The problem begins to occur when you try to use a ‘flat-file’ approach to model a more complex entity or subject, like “sales.” For example, assume that you wanted to expand the customer database from the last ‘flat-file’ database in order to include sales data. Let’s say that now, in addition to the information already being collected, you also want to record each order made by a customer.
First, you would start by listing what data about each sale that you want to record. Keeping the example simple, assume that you decide to record the “sale date,” the “items” purchased, the “quantity” of items purchased,” and the “amount” paid for each item. You may decide to add the following columns to the ‘flat-file’ data structure.
This may appear to work, at first glance. However, you will immediately begin to encounter problems when you begin to enter records into the file. To begin with, each time a customer makes a purchase, you must re-enter all of the “FirstName,” “LastName,” etc. information again. This alone is irritating enough.
One solution often proposed at this point is to enter another row (with all of the redundant information) once for each item purchased. However, you will soon find that this file will grow quite quickly down the table, and you will also have to enter in a lot of redundant customer data for each item purchased. This is not an elegant solution and will inevitably waste both the time and effort of the person who performs the data entry.

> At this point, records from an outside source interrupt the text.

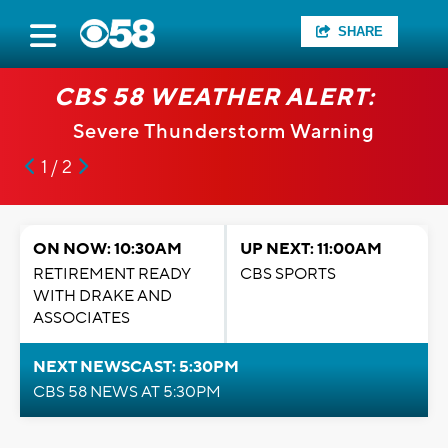
SHARE
CBS 58 WEATHER ALERT:
Severe Thunderstorm Warning
1 / 2
ON NOW: 10:30AM
UP NEXT: 11:00AM
RETIREMENT READY
CBS SPORTS
WITH DRAKE AND
ASSOCIATES
NEXT NEWSCAST: 5:30PM
CBS 58 NEWS AT 5:30PM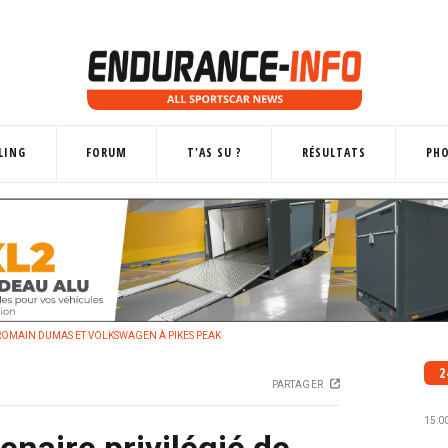
LING
FORUM
T'AS SU ?
RÉSULTATS
PH
 ROMAIN DUMAS ET VOLKSWAGEN À PIKES PEAK
2
PARTAGER
15:0
enaire privilégié de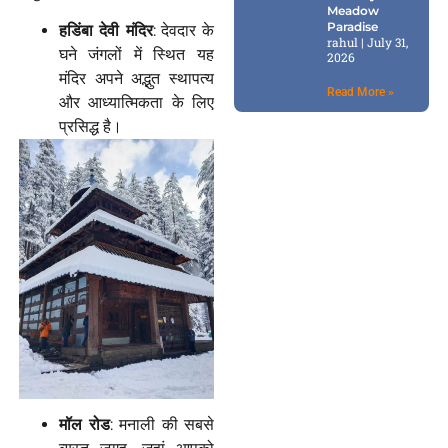
Meadow
Paradise
हडिंबा
देवी
मंदिर
: देवदार के
rahul
July 31,
घने जंगलों में स्थित यह
2026
मंदिर अपने अद्भुत स्थापत्य
Read More »
और आध्यात्मिकता के लिए
प्रसिद्ध है।
मॉल
रोड
: मनाली की सबसे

Another solution often proposed at this point is to create additional columns (like “Item1,” “Item2,” “Item3,” “Quantity1,” “Quantity2,” Quantity3,” etc.) instead of having to enter additional rows of information. While this may seem like a good alternate solution, what will you do when someone purchases 100 items? Will you really create a set of 3 columns (“Item,” “Quantity,” “Amount”) for each item purchased, producing a table over 300 columns across? Would you simply leave them blank if the person orders only 1 item, wasting valuable storage space? In this solution, you are simply substituting columnar growth (across) for vertical growth (down). This is not an elegant solution either.
So why is there a problem now, when there wasn’t one earlier? The answer is that now you are no longer trying to model a “1 to 1” data relationship in the file. Recording sales information is simply more complex than recording customer information. What you are trying to record now is what is referred to as a “1 to many” relationship. Basically, for each entity (the customer), you are now trying to record data in the columns which could occur more than once per customer (the “Items” ordered, for example). You would be in a sorry state if each customer could only purchase a single item. You must allow for the fact that in a sale, each customer may order many items. The relationship between customers and items purchased is a “1 to many” relationship. When you find that you are trying to model a “1 to many” relationship, it is then that you must abandon the ‘flat-file’ method of data storage where you try to place all of the information that you want to record into a single table, and instead turn to the relational model of data storage for the solution.